AITA for lying about my wife having fertility issues? [UPDATE]

Here's the original post:

My wife is trans and we met for the first time after she fully medically and surgically transitioned. Nobody besides her family (and my sister, who found out on her own) really knows this, and she wants to keep it that way.

Anyway, we both wanted to have kids young so we adopted our little girl before the pandemic started. Because of everything that's been going on, my parents didn't really get to meet her until last week, and my sister and her husband were also there.

My parents are very conservative, and they've been a bit disappointed about the fact that we adopted--nothing really explicit, but just subtle things. After they met our daughter, though, they melted a little (because how could you not?) but they still wanted to know why we adopted. I felt a bit clever saying "fertility issues," because we do have fertility issues, just not the kind my parents probably thought.

My sister didn't say anything at the time, but she let loose on me later. I forgot that she has fertility issues, and she started yelling at me saying that she's been spending ten of thousands of dollars on in-vitro, how depressed it's made her, how her marriage is on the rocks, and how she's traumatized from her miscarriages (I didn't know she had any). She told me that she trusted me with that and that I'm immature. I told her that we technically do have fertility issues, and she said it's different because we "chose" to have ours and we knew what we were getting into. She said that it wasn't our issue to appropriate. All the women I dated before my wife were cis but I didn't fall in love with any of them. I don't think I "chose" to fall in love with her, so that made me pretty upset.

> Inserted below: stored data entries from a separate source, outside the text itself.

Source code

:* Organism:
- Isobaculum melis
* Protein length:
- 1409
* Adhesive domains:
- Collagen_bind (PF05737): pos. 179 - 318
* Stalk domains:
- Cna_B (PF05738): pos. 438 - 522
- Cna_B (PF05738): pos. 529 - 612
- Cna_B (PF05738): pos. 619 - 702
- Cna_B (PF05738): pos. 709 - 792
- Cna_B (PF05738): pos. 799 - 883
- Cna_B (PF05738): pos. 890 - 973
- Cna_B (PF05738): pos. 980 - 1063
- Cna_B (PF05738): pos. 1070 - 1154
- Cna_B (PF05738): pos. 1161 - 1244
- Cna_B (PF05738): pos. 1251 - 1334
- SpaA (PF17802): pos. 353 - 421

I wouldn't have felt like I was in the wrong until my sister told me that I could have just said that I felt like it would be better for the world to adopt. I still think it would have been met with a lot of suspicion and criticism from my parents, but that would have been the easiest way to avoid anybody getting hurt, and now I've built this unnecessary rift between my sister and I. My wife says that we do have fertility issues and she feels bad for my sister because of everything she's going through, but ultimately we have nothing to apologize for because we told the truth.

I don't know what to think about all this. AITA?